Deduplication is a data reduction technology that can effectively optimize the storage capacity. It deletes duplicate data in a dataset and retains only one of them to eliminate redundant data, as shown in principle 4. Dedupe technology can effectively improve storage efficiency and utilization, and reduce data to 1/20 ~ 1/50. This technology can greatly reduce the demand for physical storage space, reduce network bandwidth during transmission, and effectively save equipment procurement and maintenance costs. It is also a green storage technology that can effectively reduce energy consumption.

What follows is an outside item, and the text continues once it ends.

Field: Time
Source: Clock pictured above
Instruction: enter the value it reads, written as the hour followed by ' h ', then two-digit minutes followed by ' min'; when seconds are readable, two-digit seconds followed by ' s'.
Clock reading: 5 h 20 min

Figure 4 Principles of deduplication
Dedupe can be divided into file-level and data block-level based on the granularity of deduplication. The file-level dedupe technology is also called the Single Instance Storage (SIS, single instance store). The deduplication granularity of data block-level deduplication is smaller and can reach 4-24 KB. Obviously, the data block level can provide a higher data deduplication rate, so the current mainstream dedupe products are all data block-level. Dedupe splits the file into data blocks with a fixed length or extended length. It uses MD5, sha1, and other hash algorithms to calculate the fingerprint (FP, fingerprint) of the data blocks ). Two or more hash algorithms can be used to calculate data fingerprints at the same time to obtain a very small probability of Data collision. Data blocks with the same fingerprint can be considered as the same data block, and only one copy needs to be retained in the storage system. In this way, a physical file corresponds to a logical representation in the storage system, consisting of a group of FP metadata. When reading a file, read the logical file first, and then extract the corresponding data blocks from the storage system based on the FP sequence to restore the physical file copy.
The dedupe technology can help many applications reduce data storage, save network bandwidth, improve storage efficiency, reduce backup windows, and effectively save costs. Currently, the most successful application of dedupe technology is data backup, Disaster Tolerance, and archiving systems. However, dedupe technology can be used in many occasions, including online data, nearline data, and offline data storage systems, it can be implemented in the file system, Volume Manager, NAS, and San. Dedupe can also use data transmission and synchronization as a data compression technology that can be used for data packaging. Why is the most successful application of dedupe Technology in the Data Backup field, but few applications in other fields? This is mainly determined by two reasons: first, a large number of duplicate data exists after the data backup application backs up the data for multiple times, which is very suitable for this technology. The second is the defect of dedupe technology, mainly data security and performance. Dedupe uses the hash fingerprint to identify the same data, which may result in data collision and data inconsistency. Dedupe requires data block splitting, data block fingerprint computing, and data block retrieval. This consumes considerable system resources and affects the storage system performance.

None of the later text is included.